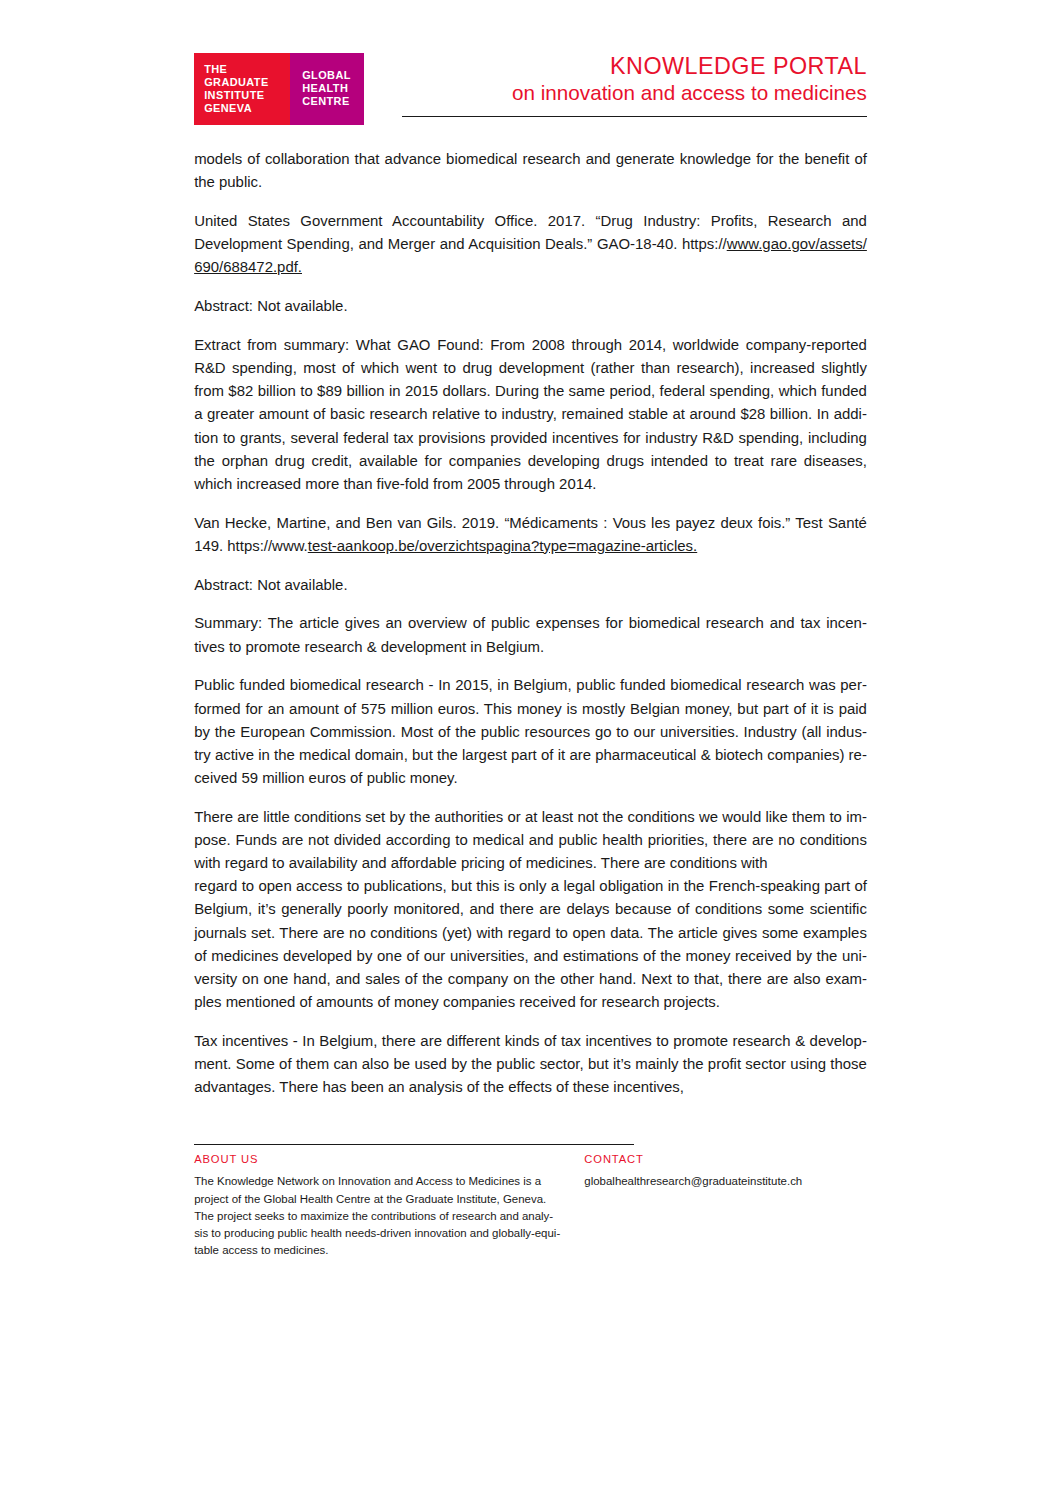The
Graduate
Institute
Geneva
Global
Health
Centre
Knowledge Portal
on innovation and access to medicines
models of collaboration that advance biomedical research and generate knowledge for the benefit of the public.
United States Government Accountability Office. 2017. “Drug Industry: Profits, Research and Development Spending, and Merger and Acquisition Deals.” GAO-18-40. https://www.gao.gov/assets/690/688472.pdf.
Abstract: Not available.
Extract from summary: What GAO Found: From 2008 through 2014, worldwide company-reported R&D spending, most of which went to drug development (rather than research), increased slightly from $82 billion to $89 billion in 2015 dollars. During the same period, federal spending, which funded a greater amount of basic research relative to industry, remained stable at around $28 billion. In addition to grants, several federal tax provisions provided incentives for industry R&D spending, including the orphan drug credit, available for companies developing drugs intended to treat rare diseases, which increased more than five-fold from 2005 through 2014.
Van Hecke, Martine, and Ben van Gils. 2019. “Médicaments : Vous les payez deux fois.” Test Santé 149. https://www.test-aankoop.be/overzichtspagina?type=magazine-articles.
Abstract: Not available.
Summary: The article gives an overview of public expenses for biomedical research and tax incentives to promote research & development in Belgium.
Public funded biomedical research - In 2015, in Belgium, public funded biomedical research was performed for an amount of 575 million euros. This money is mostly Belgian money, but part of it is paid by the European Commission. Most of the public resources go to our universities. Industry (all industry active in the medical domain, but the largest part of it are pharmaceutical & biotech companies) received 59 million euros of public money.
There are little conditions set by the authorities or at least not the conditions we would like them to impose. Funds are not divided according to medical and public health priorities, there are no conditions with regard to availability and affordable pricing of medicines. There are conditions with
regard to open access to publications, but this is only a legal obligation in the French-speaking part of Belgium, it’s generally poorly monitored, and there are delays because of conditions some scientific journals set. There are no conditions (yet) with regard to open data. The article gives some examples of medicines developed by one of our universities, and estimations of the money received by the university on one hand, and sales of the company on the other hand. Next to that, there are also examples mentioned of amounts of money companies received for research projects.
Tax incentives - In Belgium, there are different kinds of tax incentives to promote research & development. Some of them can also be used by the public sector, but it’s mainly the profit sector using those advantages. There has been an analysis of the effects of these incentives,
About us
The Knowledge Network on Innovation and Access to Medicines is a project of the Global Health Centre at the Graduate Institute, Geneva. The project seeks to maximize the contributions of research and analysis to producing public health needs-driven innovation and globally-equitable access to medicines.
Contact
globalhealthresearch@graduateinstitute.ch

▶ WHAT THIS TASK INVOLVES: Restate the data word for word and exclude every picture.

▶ EXERCISE ANSWER:
The
Graduate
Institute
Geneva
Global
Health
Centre
Knowledge Portal
on innovation and access to medicines
models of collaboration that advance biomedical research and generate knowledge for the benefit of the public.
United States Government Accountability Office. 2017. “Drug Industry: Profits, Research and Development Spending, and Merger and Acquisition Deals.” GAO-18-40. https://www.gao.gov/assets/690/688472.pdf.
Abstract: Not available.
Extract from summary: What GAO Found: From 2008 through 2014, worldwide company-reported R&D spending, most of which went to drug development (rather than research), increased slightly from $82 billion to $89 billion in 2015 dollars. During the same period, federal spending, which funded a greater amount of basic research relative to industry, remained stable at around $28 billion. In addition to grants, several federal tax provisions provided incentives for industry R&D spending, including the orphan drug credit, available for companies developing drugs intended to treat rare diseases, which increased more than five-fold from 2005 through 2014.
Van Hecke, Martine, and Ben van Gils. 2019. “Médicaments : Vous les payez deux fois.” Test Santé 149. https://www.test-aankoop.be/overzichtspagina?type=magazine-articles.
Abstract: Not available.
Summary: The article gives an overview of public expenses for biomedical research and tax incentives to promote research & development in Belgium.
Public funded biomedical research - In 2015, in Belgium, public funded biomedical research was performed for an amount of 575 million euros. This money is mostly Belgian money, but part of it is paid by the European Commission. Most of the public resources go to our universities. Industry (all industry active in the medical domain, but the largest part of it are pharmaceutical & biotech companies) received 59 million euros of public money.
There are little conditions set by the authorities or at least not the conditions we would like them to impose. Funds are not divided according to medical and public health priorities, there are no conditions with regard to availability and affordable pricing of medicines. There are conditions with
regard to open access to publications, but this is only a legal obligation in the French-speaking part of Belgium, it’s generally poorly monitored, and there are delays because of conditions some scientific journals set. There are no conditions (yet) with regard to open data. The article gives some examples of medicines developed by one of our universities, and estimations of the money received by the university on one hand, and sales of the company on the other hand. Next to that, there are also examples mentioned of amounts of money companies received for research projects.
Tax incentives - In Belgium, there are different kinds of tax incentives to promote research & development. Some of them can also be used by the public sector, but it’s mainly the profit sector using those advantages. There has been an analysis of the effects of these incentives,
About us
The Knowledge Network on Innovation and Access to Medicines is a project of the Global Health Centre at the Graduate Institute, Geneva. The project seeks to maximize the contributions of research and analysis to producing public health needs-driven innovation and globally-equitable access to medicines.
Contact
globalhealthresearch@graduateinstitute.ch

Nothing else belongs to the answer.